> _Enunciado 1_
Duplique os registros a partir do início até a linha que contém "Considering the relative", incluindo ambas as extremidades. Deixe as imagens de fora da resposta.

> _Trecho selecionado_
▬▬▬▬▬▬▬▬▬▬
No Egito, os oficiais britânicos de maior patente tomavam as decisões, mas
permitiam que altivos paxás continuassem a fumar suas cigarrilhas em suntuosos
escritórios, em uma demonstração de prestígio. Por outro lado, Canadá,
Austrália e Nova Zelândia dispunham de grande autonomia, e seus parlamentos
representavam mais fielmente o povo do que o parlamento britânico. Em termos de
política internacional, porém, não eram independentes. No entanto, a mãe dos
parlamentos, às margens do Tâmisa, considerando os acontecimentos que levaram à
independência das colônias americanas no século 18, de vez em quando se
permitia ser desafiada ou ignorada por essas colônias, quando se tratava de
questões de política externa de importância vital para elas, que cada vez mais
financiavam os próprios exército e marinha, embora aceitassem a liderança
britânica em caso de guerra. Em situação diametralmente oposta, estavam as
colônias da África e da Ásia, que não possuíam parlamento, juízes locais ou
oficiais de alta patente e dependiam em grande parte, em termos econômicos, da
Grã-Bretanha.
O
crescimento do Império Russo se deu de forma tão acelerada que ficou difícil
diferenciar, nos mapas, a velha Rússia do novo império. O Império Russo se
estendeu desde o Mar Báltico até o Oceano Pacífico. De tão vasto, em uma
extremidade fazia fronteira com a Turquia e a Pérsia, enquanto na outra
encontrava a divisa da Coreia. Em tamanho, somente o Império Britânico o
excedia.
▬▬▬▬▬▬▬▬▬▬
> _Enunciado 2_
Transcreva na íntegra o texto sobre os impérios britânico e russo.

(Registros de uma fonte de dados)
▬▬▬▬▬▬▬▬▬▬
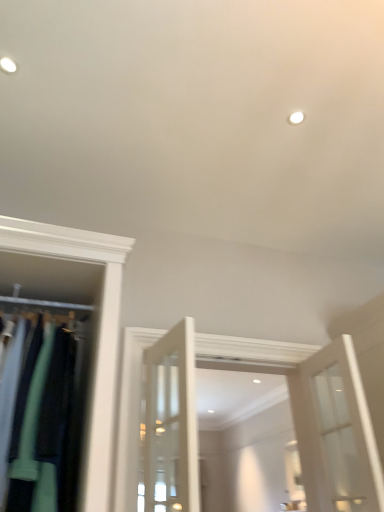
Describe the element at coordinates (335, 432) in the screenshot. The image size is (384, 512). I see `white glass door at right` at that location.

Where is `white glass door at right`? white glass door at right is located at coordinates (335, 432).

What is the approximate height of matte green fabric at left?

matte green fabric at left is 37.21 inches tall.

Identify the location of matte green fabric at left. This screenshot has height=512, width=384. (98, 332).

Describe the element at coordinates (98, 332) in the screenshot. This screenshot has height=512, width=384. I see `matte green fabric at left` at that location.

Find the location of a particular element. The width and height of the screenshot is (384, 512). white glass door at right is located at coordinates (335, 432).

Between white glass door at right and matte green fabric at left, which one appears on the right side from the viewer's perspective?

From the viewer's perspective, white glass door at right appears more on the right side.

Which object is closer to the camera taking this photo, white glass door at right or matte green fabric at left?

matte green fabric at left is more forward.

Based on the photo, which is less distant, (346,367) or (112,368)?

Point (346,367).

From the image's perspective, is white glass door at right located above matte green fabric at left?

Actually, white glass door at right appears below matte green fabric at left in the image.

From a real-world perspective, between white glass door at right and matte green fabric at left, who is vertically higher?

matte green fabric at left is physically above.

Which object is thinner, white glass door at right or matte green fabric at left?

white glass door at right is thinner.

Does white glass door at right have a lesser height compared to matte green fabric at left?

Indeed, white glass door at right has a lesser height compared to matte green fabric at left.

Considering the relative sizes of white glass door at right and matte green fabric at left in the image provided, is white glass door at right smaller than matte green fabric at left?

Yes, white glass door at right is smaller than matte green fabric at left.

Is white glass door at right spatially inside matte green fabric at left, or outside of it?

white glass door at right exists outside the volume of matte green fabric at left.

Can you see white glass door at right touching matte green fabric at left?

white glass door at right is not next to matte green fabric at left, and they're not touching.

Is white glass door at right facing towards matte green fabric at left?

Yes, white glass door at right faces towards matte green fabric at left.

How far apart are white glass door at right and matte green fabric at left?

4.83 feet.

I want to click on closet located above the white glass door at right (from the image's perspective), so click(x=98, y=332).

Visually, is matte green fabric at left positioned to the left or to the right of white glass door at right?

matte green fabric at left is to the left of white glass door at right.

In the image, is matte green fabric at left positioned in front of or behind white glass door at right?

Visually, matte green fabric at left is located in front of white glass door at right.

Considering the positions of point (85, 234) and point (313, 438), is point (85, 234) closer or farther from the camera than point (313, 438)?

Point (85, 234) appears to be closer to the viewer than point (313, 438).

From the image's perspective, is matte green fabric at left beneath white glass door at right?

Actually, matte green fabric at left appears above white glass door at right in the image.

From a real-world perspective, does matte green fabric at left sit lower than white glass door at right?

No, from a real-world perspective, matte green fabric at left is not beneath white glass door at right.

Is matte green fabric at left wider than white glass door at right?

Indeed, matte green fabric at left has a greater width compared to white glass door at right.

Can you confirm if matte green fabric at left is taller than white glass door at right?

Yes, matte green fabric at left is taller than white glass door at right.

Does matte green fabric at left have a smaller size compared to white glass door at right?

No.

Based on the photo, is matte green fabric at left spatially inside white glass door at right, or outside of it?

matte green fabric at left lies outside white glass door at right.

Are matte green fabric at left and white glass door at right making contact?

matte green fabric at left is not next to white glass door at right, and they're not touching.

Is matte green fabric at left aimed at white glass door at right?

No, matte green fabric at left does not turn towards white glass door at right.

How distant is matte green fabric at left from white glass door at right?

matte green fabric at left is 4.83 feet away from white glass door at right.

Where is `door behind the matte green fabric at left`? This screenshot has width=384, height=512. door behind the matte green fabric at left is located at coordinates (335, 432).

Where is `closet in front of the white glass door at right`? closet in front of the white glass door at right is located at coordinates (98, 332).

This screenshot has height=512, width=384. In order to click on closet that appears on the left of white glass door at right in this screenshot , I will do `click(98, 332)`.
▬▬▬▬▬▬▬▬▬▬
> _Resolução da tarefa 1_
Describe the element at coordinates (335, 432) in the screenshot. The image size is (384, 512). I see `white glass door at right` at that location.

Where is `white glass door at right`? white glass door at right is located at coordinates (335, 432).

What is the approximate height of matte green fabric at left?

matte green fabric at left is 37.21 inches tall.

Identify the location of matte green fabric at left. This screenshot has height=512, width=384. (98, 332).

Describe the element at coordinates (98, 332) in the screenshot. This screenshot has height=512, width=384. I see `matte green fabric at left` at that location.

Find the location of a particular element. The width and height of the screenshot is (384, 512). white glass door at right is located at coordinates (335, 432).

Between white glass door at right and matte green fabric at left, which one appears on the right side from the viewer's perspective?

From the viewer's perspective, white glass door at right appears more on the right side.

Which object is closer to the camera taking this photo, white glass door at right or matte green fabric at left?

matte green fabric at left is more forward.

Based on the photo, which is less distant, (346,367) or (112,368)?

Point (346,367).

From the image's perspective, is white glass door at right located above matte green fabric at left?

Actually, white glass door at right appears below matte green fabric at left in the image.

From a real-world perspective, between white glass door at right and matte green fabric at left, who is vertically higher?

matte green fabric at left is physically above.

Which object is thinner, white glass door at right or matte green fabric at left?

white glass door at right is thinner.

Does white glass door at right have a lesser height compared to matte green fabric at left?

Indeed, white glass door at right has a lesser height compared to matte green fabric at left.

Considering the relative sizes of white glass door at right and matte green fabric at left in the image provided, is white glass door at right smaller than matte green fabric at left?

> _Resolução da tarefa 2_
No Egito, os oficiais britânicos de maior patente tomavam as decisões, mas
permitiam que altivos paxás continuassem a fumar suas cigarrilhas em suntuosos
escritórios, em uma demonstração de prestígio. Por outro lado, Canadá,
Austrália e Nova Zelândia dispunham de grande autonomia, e seus parlamentos
representavam mais fielmente o povo do que o parlamento britânico. Em termos de
política internacional, porém, não eram independentes. No entanto, a mãe dos
parlamentos, às margens do Tâmisa, considerando os acontecimentos que levaram à
independência das colônias americanas no século 18, de vez em quando se
permitia ser desafiada ou ignorada por essas colônias, quando se tratava de
questões de política externa de importância vital para elas, que cada vez mais
financiavam os próprios exército e marinha, embora aceitassem a liderança
britânica em caso de guerra. Em situação diametralmente oposta, estavam as
colônias da África e da Ásia, que não possuíam parlamento, juízes locais ou
oficiais de alta patente e dependiam em grande parte, em termos econômicos, da
Grã-Bretanha.
O
crescimento do Império Russo se deu de forma tão acelerada que ficou difícil
diferenciar, nos mapas, a velha Rússia do novo império. O Império Russo se
estendeu desde o Mar Báltico até o Oceano Pacífico. De tão vasto, em uma
extremidade fazia fronteira com a Turquia e a Pérsia, enquanto na outra
encontrava a divisa da Coreia. Em tamanho, somente o Império Britânico o
excedia.